Data visualization images
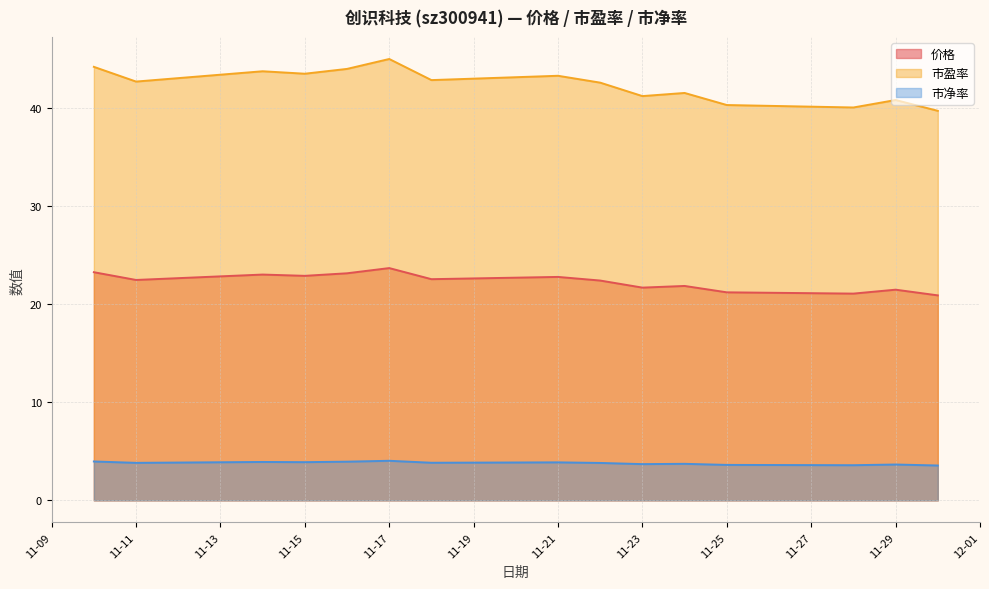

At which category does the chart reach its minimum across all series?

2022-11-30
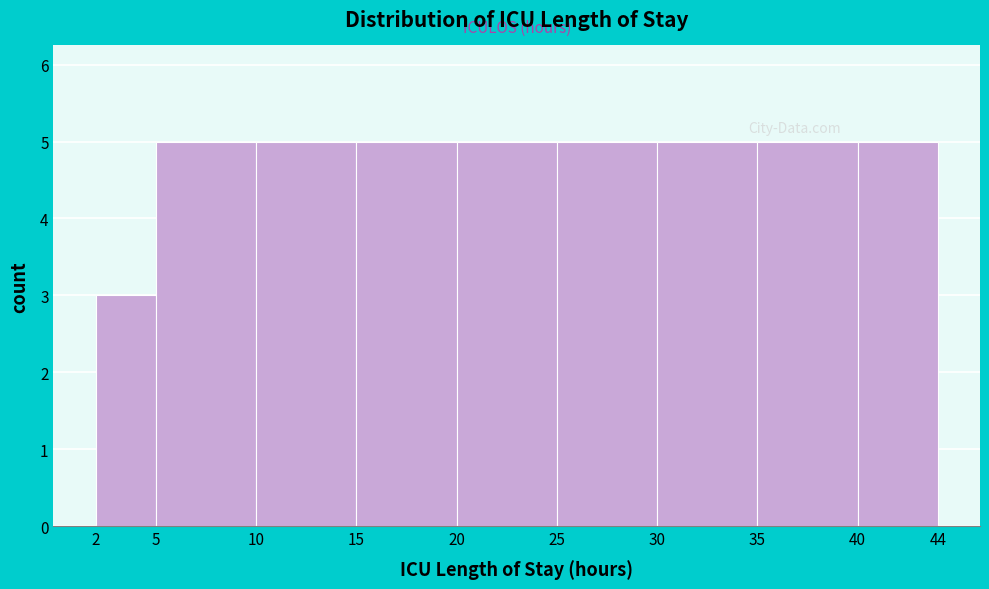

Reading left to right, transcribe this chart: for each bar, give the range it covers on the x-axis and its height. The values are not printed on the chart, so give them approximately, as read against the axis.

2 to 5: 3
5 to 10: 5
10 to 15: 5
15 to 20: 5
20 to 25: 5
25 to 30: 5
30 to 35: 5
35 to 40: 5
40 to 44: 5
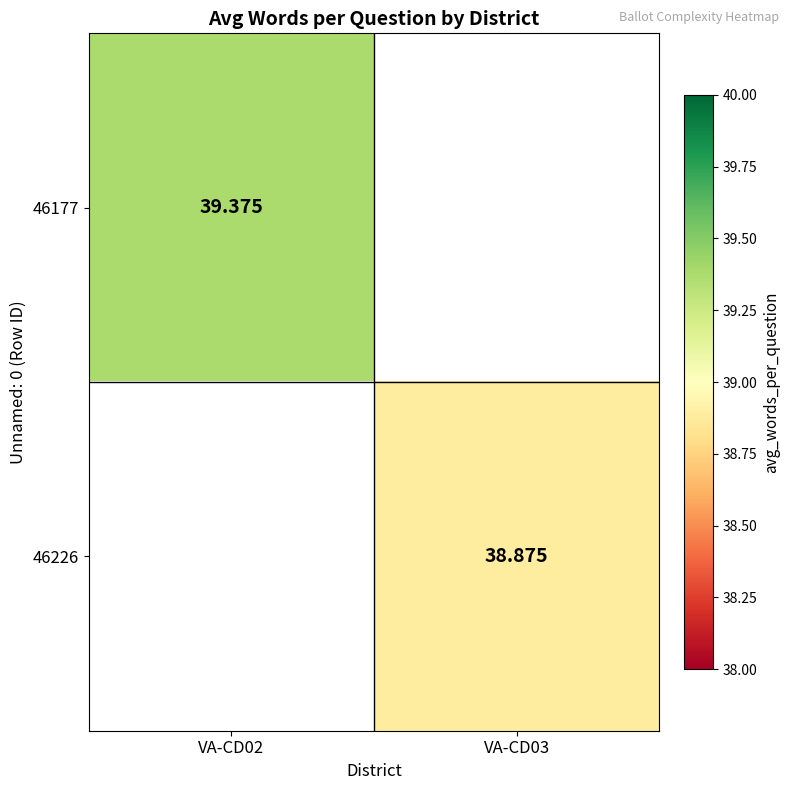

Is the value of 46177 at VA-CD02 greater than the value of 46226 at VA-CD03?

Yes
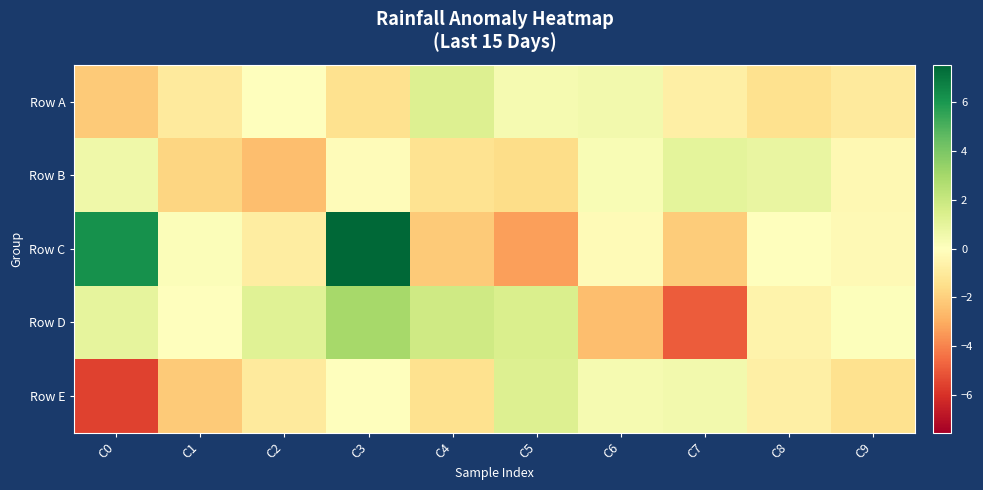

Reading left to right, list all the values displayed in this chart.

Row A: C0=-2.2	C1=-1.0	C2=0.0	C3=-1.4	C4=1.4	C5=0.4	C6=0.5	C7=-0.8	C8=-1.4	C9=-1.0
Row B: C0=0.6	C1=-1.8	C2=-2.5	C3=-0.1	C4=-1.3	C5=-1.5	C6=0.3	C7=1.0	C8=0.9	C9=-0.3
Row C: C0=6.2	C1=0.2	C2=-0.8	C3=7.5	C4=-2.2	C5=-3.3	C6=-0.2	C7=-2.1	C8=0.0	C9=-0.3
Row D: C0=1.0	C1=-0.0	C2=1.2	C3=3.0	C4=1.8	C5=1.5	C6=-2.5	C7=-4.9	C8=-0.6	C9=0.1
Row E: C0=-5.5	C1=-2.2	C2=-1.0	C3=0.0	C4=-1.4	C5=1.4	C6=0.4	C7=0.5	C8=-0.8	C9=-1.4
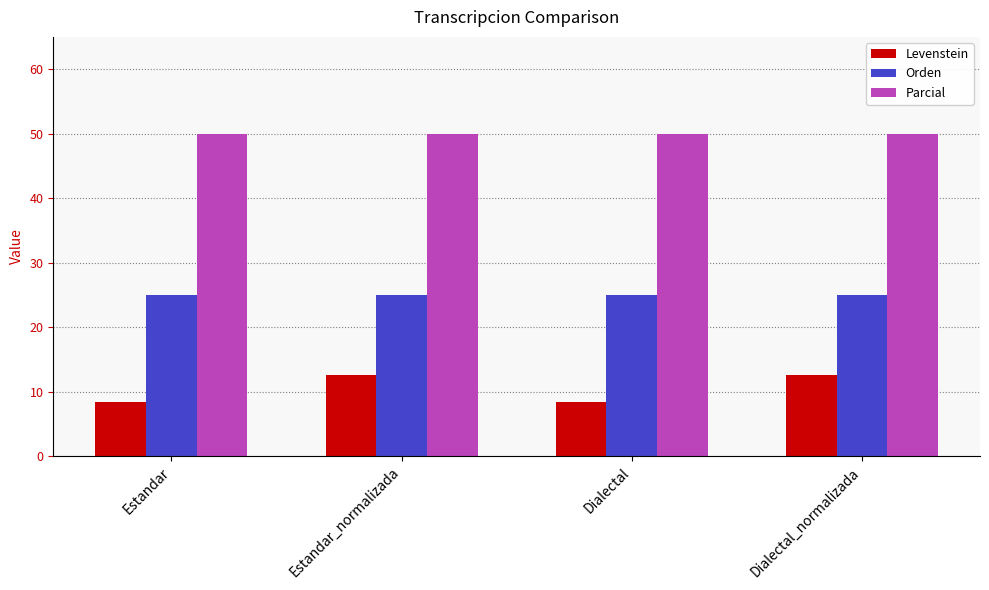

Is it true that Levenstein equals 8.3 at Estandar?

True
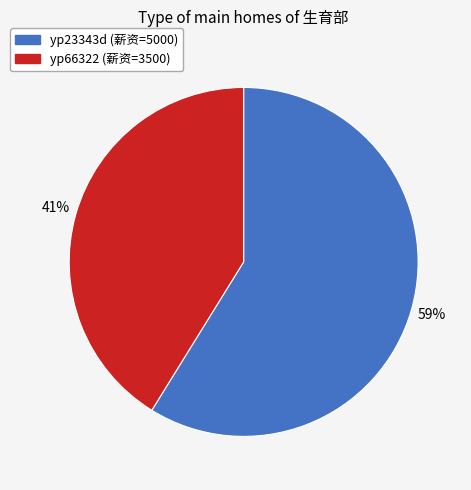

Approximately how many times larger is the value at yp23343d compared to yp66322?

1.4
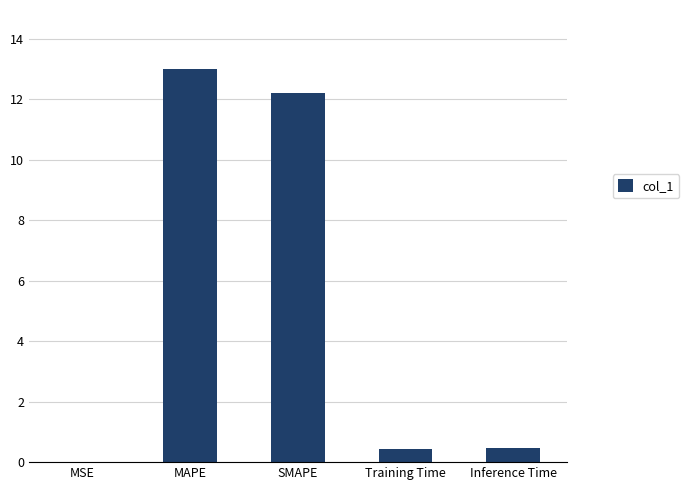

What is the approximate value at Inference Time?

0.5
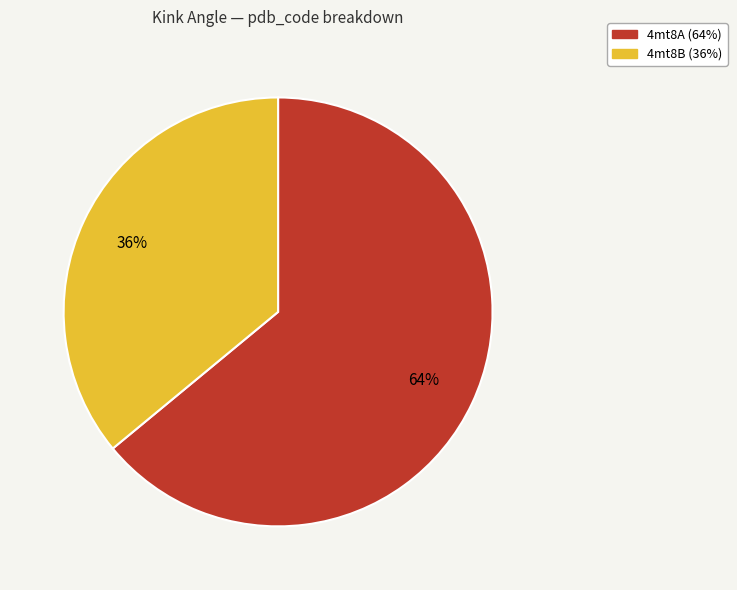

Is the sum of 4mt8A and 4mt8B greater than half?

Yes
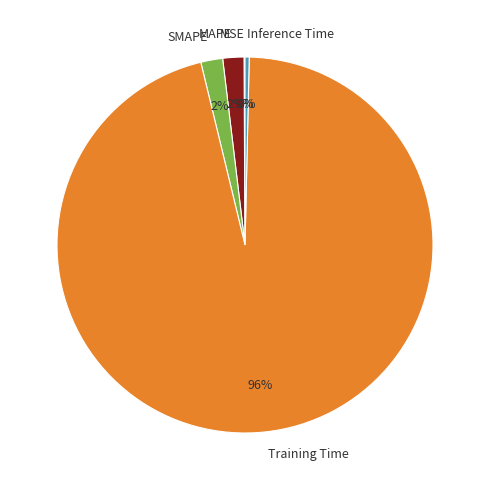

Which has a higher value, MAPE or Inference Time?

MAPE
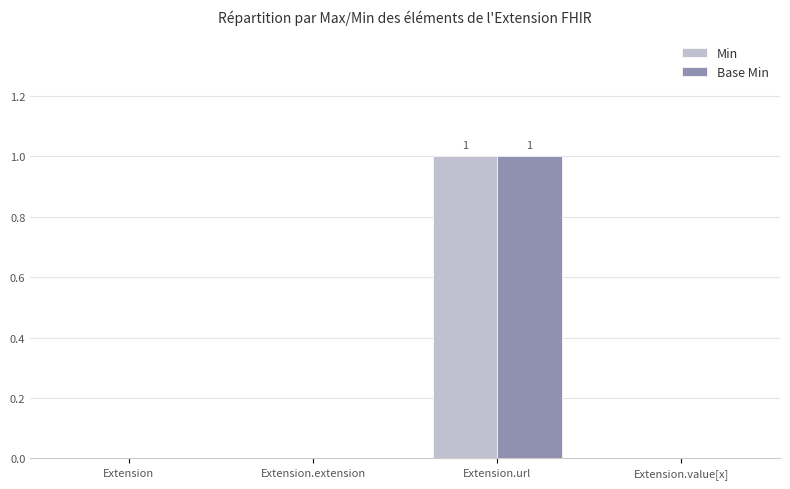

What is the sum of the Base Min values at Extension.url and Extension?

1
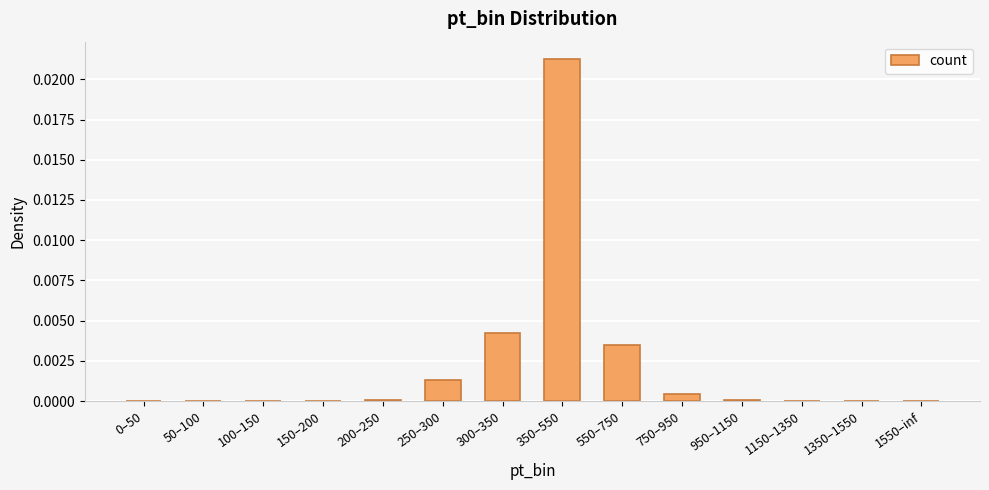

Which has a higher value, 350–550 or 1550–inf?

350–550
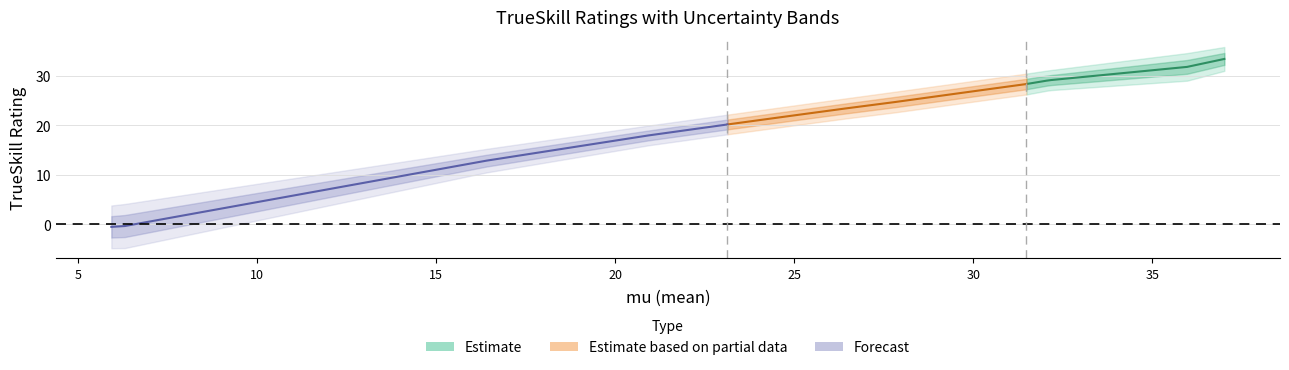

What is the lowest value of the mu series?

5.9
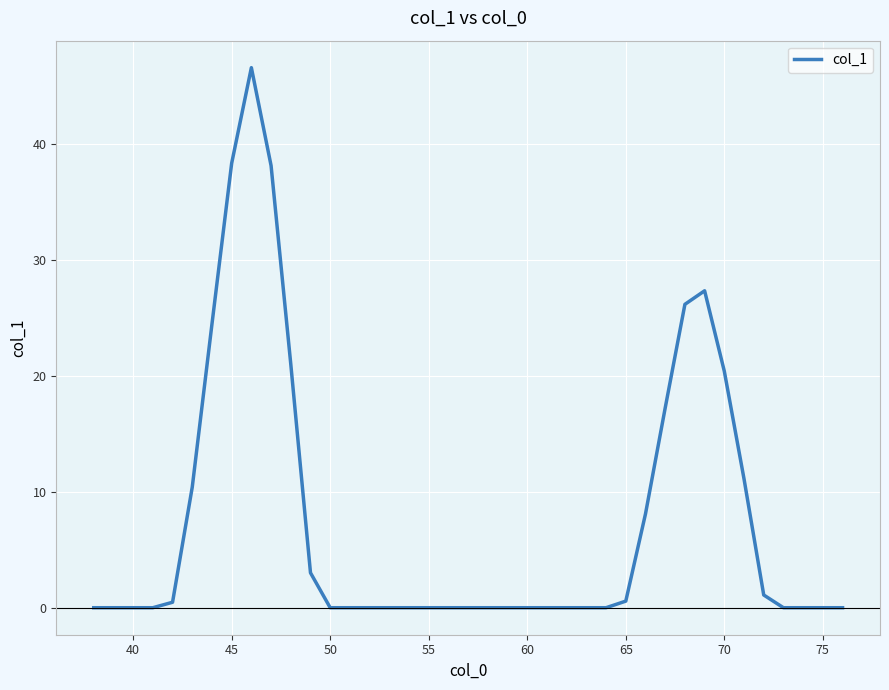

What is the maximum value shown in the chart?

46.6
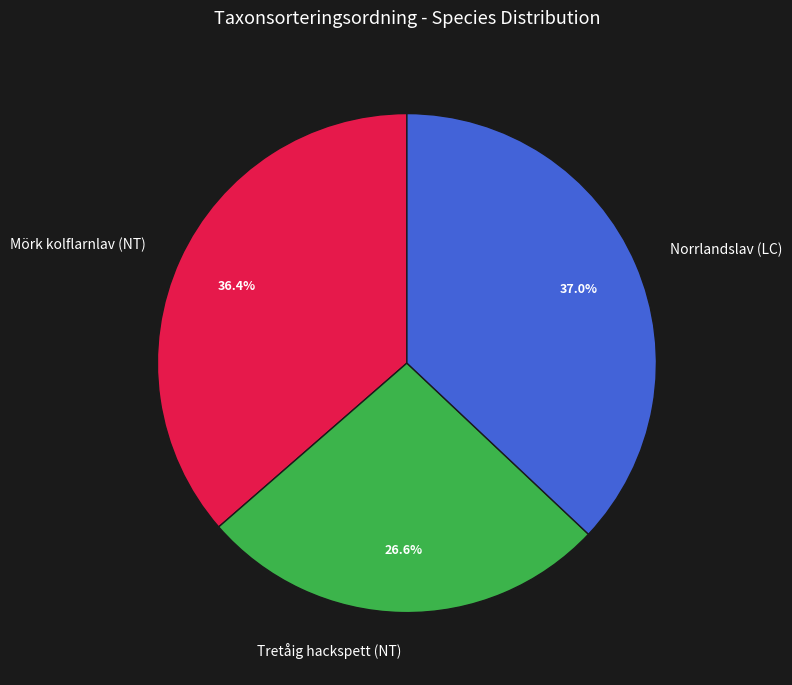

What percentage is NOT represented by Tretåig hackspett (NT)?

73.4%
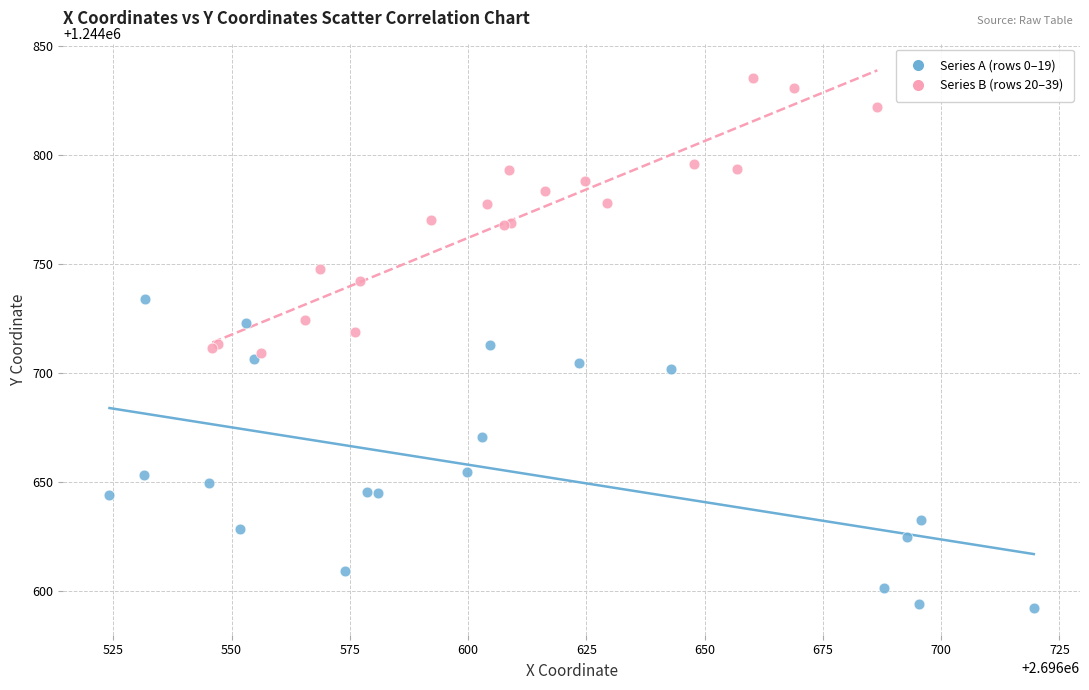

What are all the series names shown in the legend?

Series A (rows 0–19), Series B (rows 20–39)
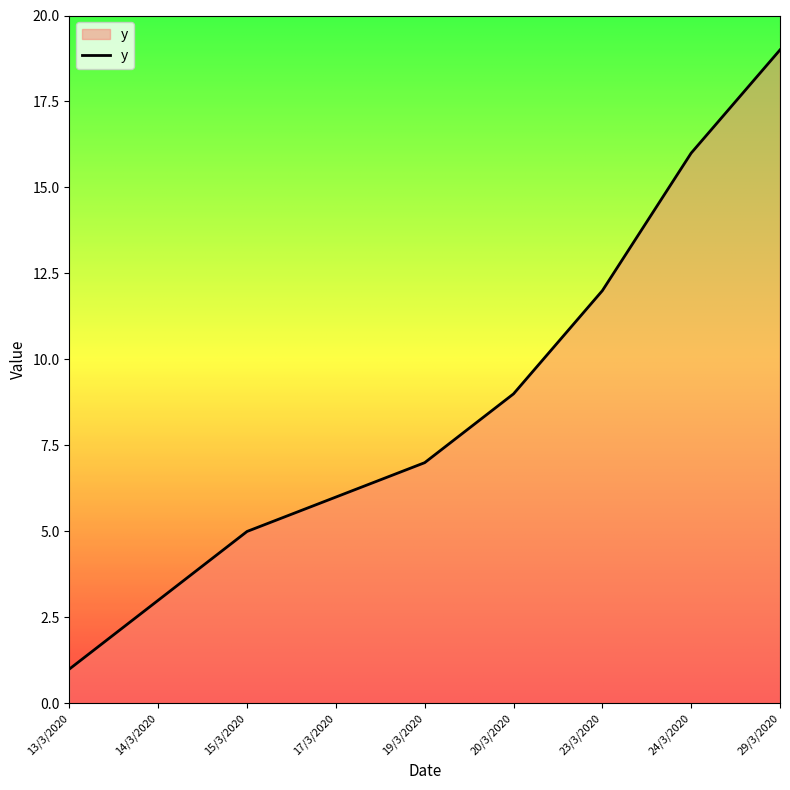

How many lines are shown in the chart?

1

The problem:
Reproduce all of the material above word for word, leaving out the pictures.

Worked solution:
At which category does the chart reach its minimum across all series?

2022-11-30

Reading left to right, transcribe this chart: for each bar, give the range it covers on the x-axis and its height. The values are not printed on the chart, so give them approximately, as read against the axis.

2 to 5: 3
5 to 10: 5
10 to 15: 5
15 to 20: 5
20 to 25: 5
25 to 30: 5
30 to 35: 5
35 to 40: 5
40 to 44: 5

Is the value of 46177 at VA-CD02 greater than the value of 46226 at VA-CD03?

Yes

Reading left to right, list all the values displayed in this chart.

Row A: C0=-2.2	C1=-1.0	C2=0.0	C3=-1.4	C4=1.4	C5=0.4	C6=0.5	C7=-0.8	C8=-1.4	C9=-1.0
Row B: C0=0.6	C1=-1.8	C2=-2.5	C3=-0.1	C4=-1.3	C5=-1.5	C6=0.3	C7=1.0	C8=0.9	C9=-0.3
Row C: C0=6.2	C1=0.2	C2=-0.8	C3=7.5	C4=-2.2	C5=-3.3	C6=-0.2	C7=-2.1	C8=0.0	C9=-0.3
Row D: C0=1.0	C1=-0.0	C2=1.2	C3=3.0	C4=1.8	C5=1.5	C6=-2.5	C7=-4.9	C8=-0.6	C9=0.1
Row E: C0=-5.5	C1=-2.2	C2=-1.0	C3=0.0	C4=-1.4	C5=1.4	C6=0.4	C7=0.5	C8=-0.8	C9=-1.4

Is it true that Levenstein equals 8.3 at Estandar?

True

Approximately how many times larger is the value at yp23343d compared to yp66322?

1.4

What is the approximate value at Inference Time?

0.5

Is the sum of 4mt8A and 4mt8B greater than half?

Yes

Which has a higher value, MAPE or Inference Time?

MAPE

What is the sum of the Base Min values at Extension.url and Extension?

1

Which has a higher value, 350–550 or 1550–inf?

350–550

What is the lowest value of the mu series?

5.9

What is the maximum value shown in the chart?

46.6

What percentage is NOT represented by Tretåig hackspett (NT)?

73.4%

What are all the series names shown in the legend?

Series A (rows 0–19), Series B (rows 20–39)

How many lines are shown in the chart?

1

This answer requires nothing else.